Find every line in the data that contains the word "largest", matching case exactly, and copy each of those lines.
· · · · ·
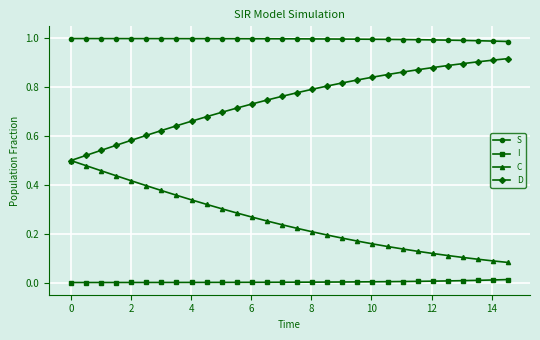

Which series has the largest total across all categories?

S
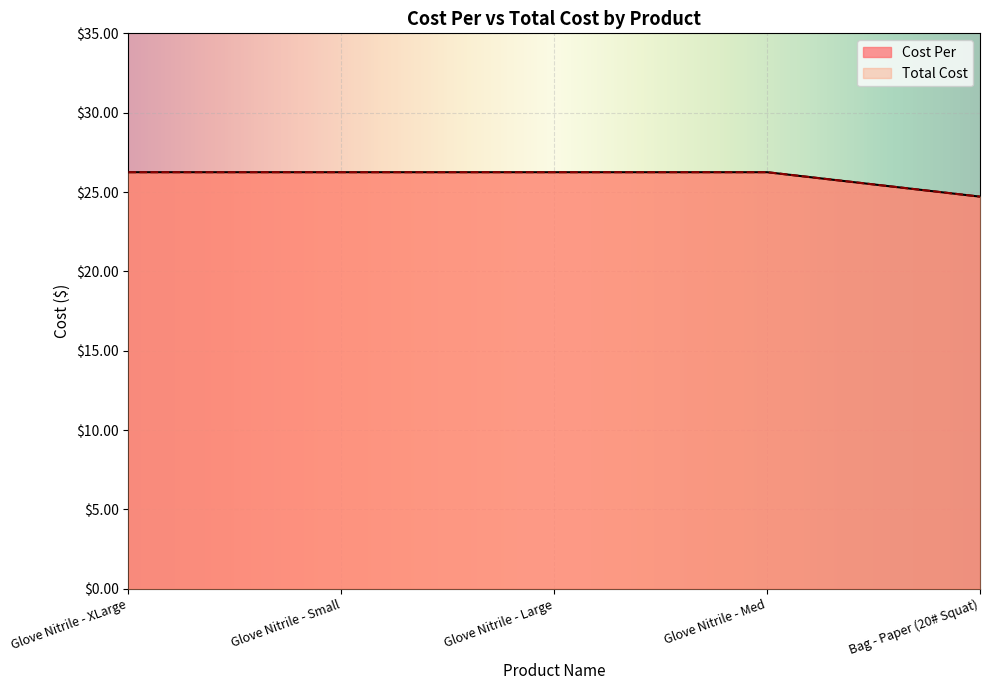

At which category does the chart reach its minimum across all series?

Bag - Paper (20# Squat)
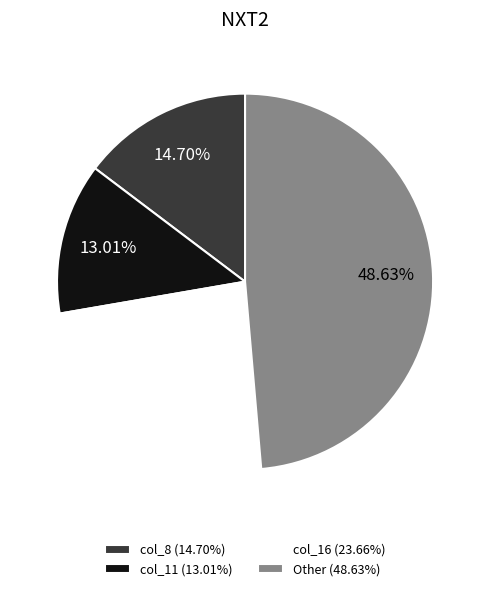

Count the number of slices in the pie.

4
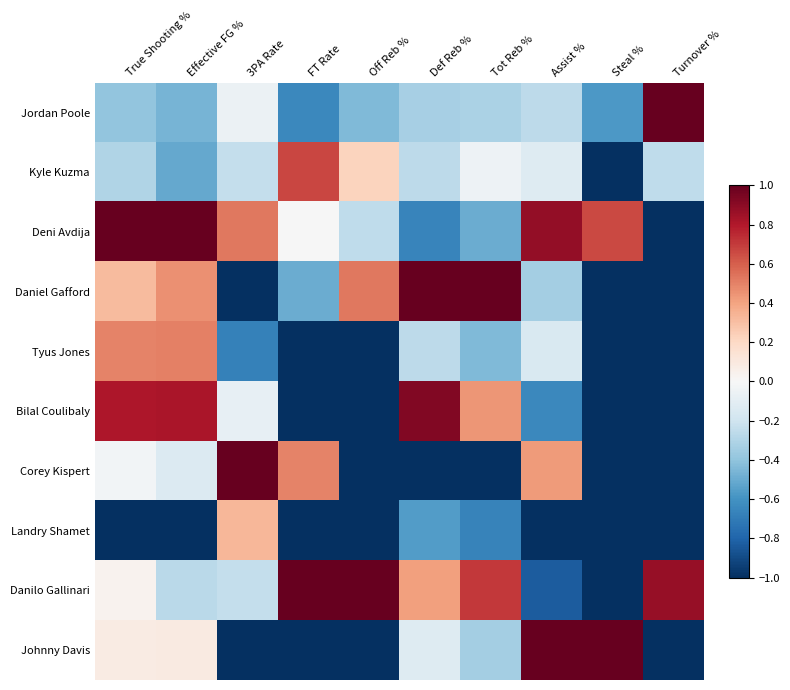

Which series has the largest range (max minus min)?

Deni Avdija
· · · · ·
• **Task output**
Which series has the largest total across all categories?
Which series has the largest range (max minus min)?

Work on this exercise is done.